Savrulup duruyoruz, oysa rüzgâr dışarda.

Cereyanda kalan ruhlarız,

Bir adım ilerde veya bir adım geride,

Yer mi yok?

Oysa rüzgâr dışarda

İçimize yağdırdığımız karlar,

Kalbimize düşen aklar.

Durun daha ölmedim ben

Nereden çıktı bu toprak?


Devrilip duruyoruz, oysa kökümüz dışarda.

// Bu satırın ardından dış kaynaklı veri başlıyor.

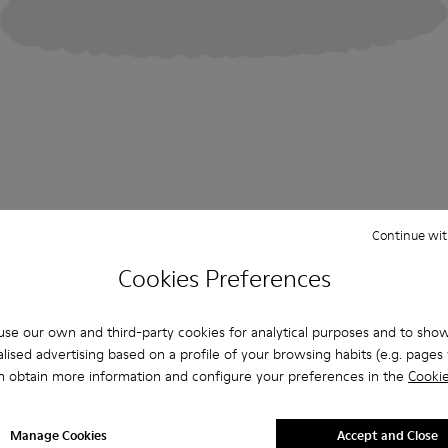
Continue wit
Cookies Preferences
se our own and third-party cookies for analytical purposes and to sho
lised advertising based on a profile of your browsing habits (e.g. pages v
n obtain more information and configure your preferences in the
Cookie
Manage Cookies
Accept and Close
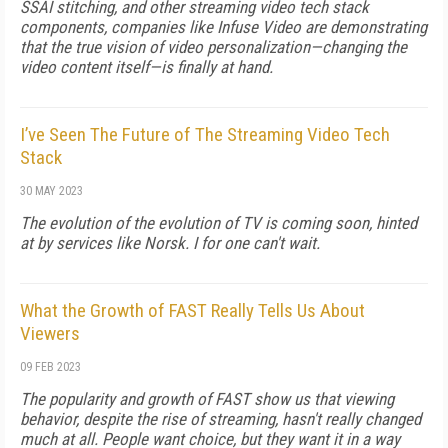
SSAI stitching, and other streaming video tech stack
components, companies like Infuse Video are demonstrating
that the true vision of video personalization—changing the
video content itself—is finally at hand.
I’ve Seen The Future of The Streaming Video Tech
Stack
30 MAY 2023
The evolution of the evolution of TV is coming soon, hinted
at by services like Norsk. I for one can't wait.
What the Growth of FAST Really Tells Us About
Viewers
09 FEB 2023
The popularity and growth of FAST show us that viewing
behavior, despite the rise of streaming, hasn't really changed
much at all. People want choice, but they want it in a way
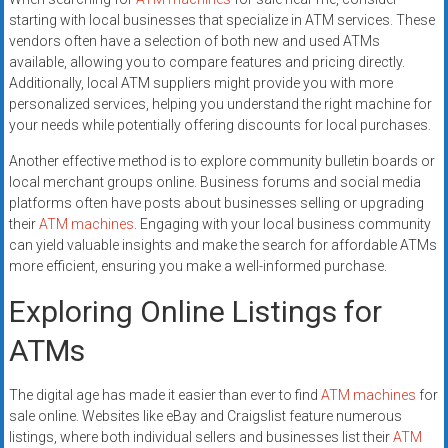
starting with local businesses that specialize in ATM services. These
vendors often have a selection of both new and used ATMs
available, allowing you to compare features and pricing directly.
Additionally, local ATM suppliers might provide you with more
personalized services, helping you understand the right machine for
your needs while potentially offering discounts for local purchases.
Another effective method is to explore community bulletin boards or
local merchant groups online. Business forums and social media
platforms often have posts about businesses selling or upgrading
their
ATM machines
. Engaging with your local business community
can yield valuable insights and make the search for affordable ATMs
more efficient, ensuring you make a well-informed purchase.
Exploring Online Listings for
ATMs
The digital age has made it easier than ever to find
ATM machines
for
sale online. Websites like eBay and Craigslist feature numerous
listings, where both individual sellers and businesses list their
ATM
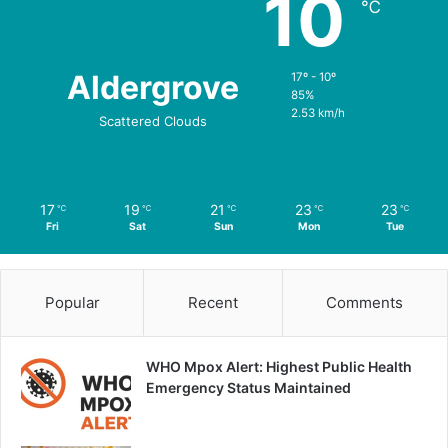
10
℃
Aldergrove
17º - 10º
85%
2.53 km/h
Scattered Clouds
17
19
21
23
23
℃
℃
℃
℃
℃
Fri
Sat
Sun
Mon
Tue
Popular
Recent
Comments
WHO Mpox Alert: Highest Public Health
Emergency Status Maintained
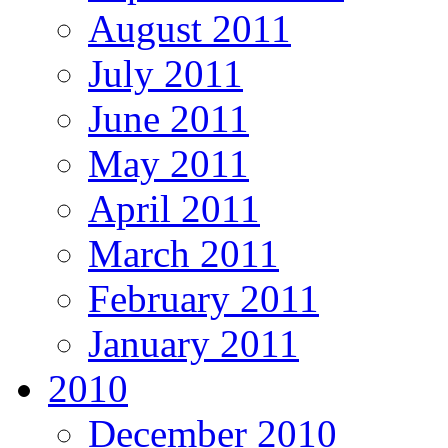
August 2011
July 2011
June 2011
May 2011
April 2011
March 2011
February 2011
January 2011
2010
December 2010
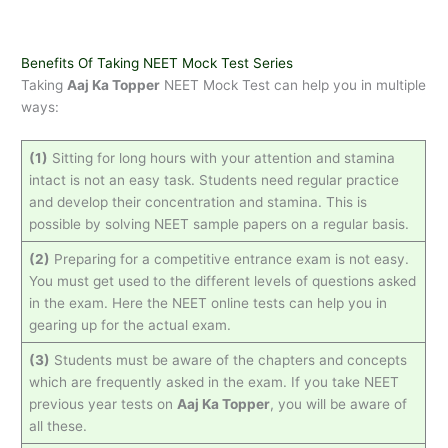
Benefits Of Taking NEET Mock Test Series
Taking
Aaj Ka Topper
NEET Mock Test can help you in multiple
ways:
(1)
Sitting for long hours with your attention and stamina
intact is not an easy task. Students need regular practice
and develop their concentration and stamina. This is
possible by solving NEET sample papers on a regular basis.
(2)
Preparing for a competitive entrance exam is not easy.
You must get used to the different levels of questions asked
in the exam. Here the NEET online tests can help you in
gearing up for the actual exam.
(3)
Students must be aware of the chapters and concepts
which are frequently asked in the exam. If you take NEET
previous year tests on
Aaj Ka Topper
, you will be aware of
all these.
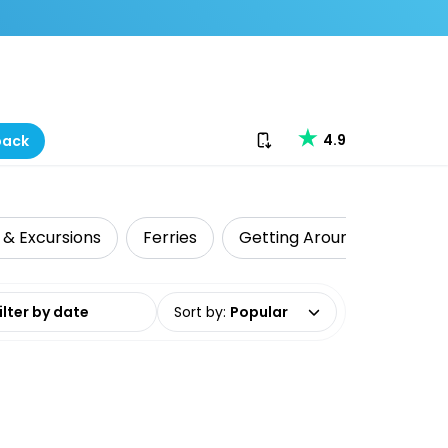
Download our app
4.9
back
 & Excursions
Ferries
Getting Around
Shark
date range
Sort by
:
Popular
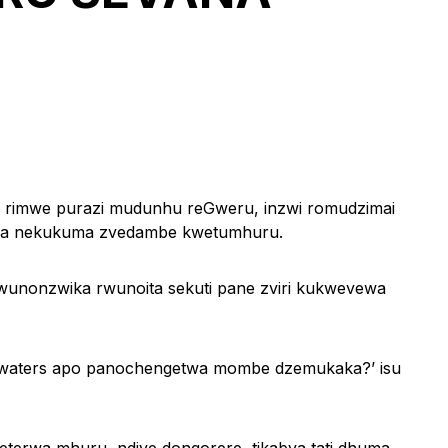
rimwe purazi mudunhu reGweru, inzwi romudzimai
urwa nekukuma zvedambe kwetumhuru.
wunonzwika rwunoita sekuti pane zviri kukwevewa
adwaters apo panochengetwa mombe dzemukaka?’ isu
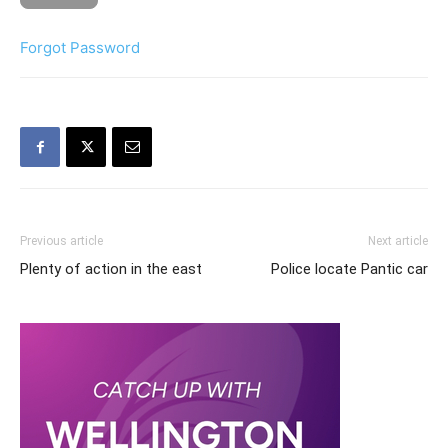
Forgot Password
Previous article
Next article
Plenty of action in the east
Police locate Pantic car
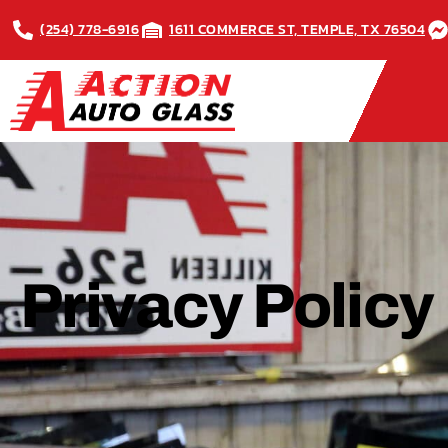
(254) 778-6916
1611 COMMERCE ST, TEMPLE, TX 76504
Privacy Policy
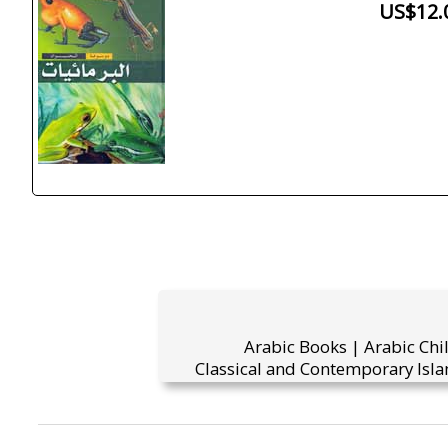
US$12.
Arabic Books | Arabic Chi
Classical and Contemporary Isla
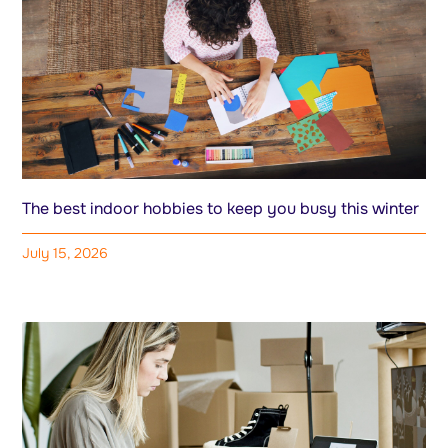
The best indoor hobbies to keep you busy this winter
July 15, 2026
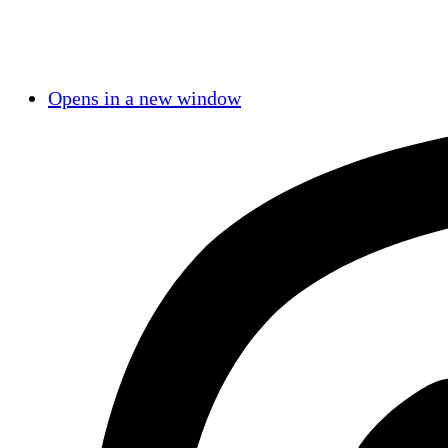
Opens in a new window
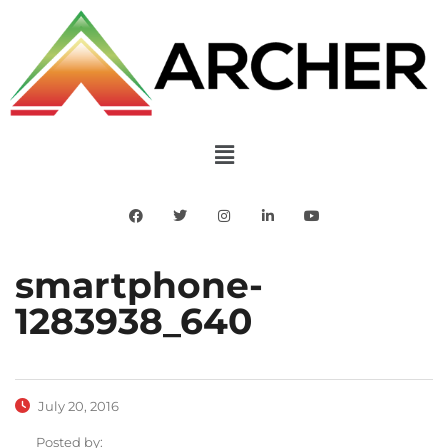
smartphone-
1283938_640
July 20, 2016
Posted by:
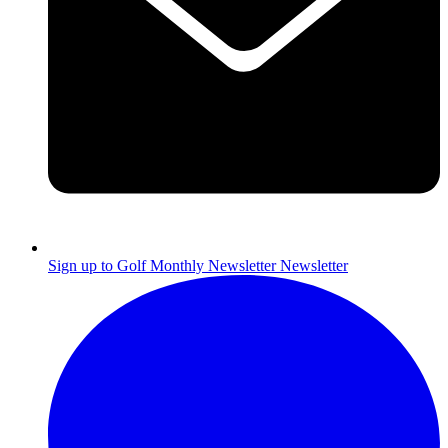
Sign up to Golf Monthly Newsletter
Newsletter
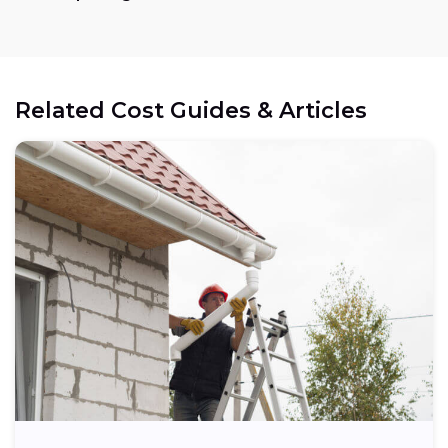
Related Cost Guides & Articles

Yaşlı ağaçlara dönen suretlerimiz,

Geçen yılki fırtınadan kurtulamayan dalımızda kalıyor aklımız.

Fikri hürmüş, ah dillenemeyen içimizde saklımız!


“Nefes nefeseyiz, oysa tek bir ağaç daha kalmadı sanki dünyada

Çocukluğumuzun ücrasında peşimize doldurduğumuz elmalar,

Sanki o elma ağaçlarından daha büyüğüm

Yaz da gelmiyor sanki bana,

Dallarımda çocuklarla kargaların kavgaları

Elmalarımı alın da dallarım bana kalsın,

Dalsız kalırsam sen de elmasız kalırsın

Çocuk, karga hey size diyorum.


Uzun burunlu bir çocuk karga

Veya kara saçlı bir karga çocuk

Suretlerinize isim vermeyin

Zira bunu paylaşacak olanlarsınız

Kim olursanız olun, yolunuz buradan geçiyorsa

Elmalarımın talibi sizlersiniz.

Önce yere düşenleri alınız, sonra dilerseniz dallarımda salınınız.”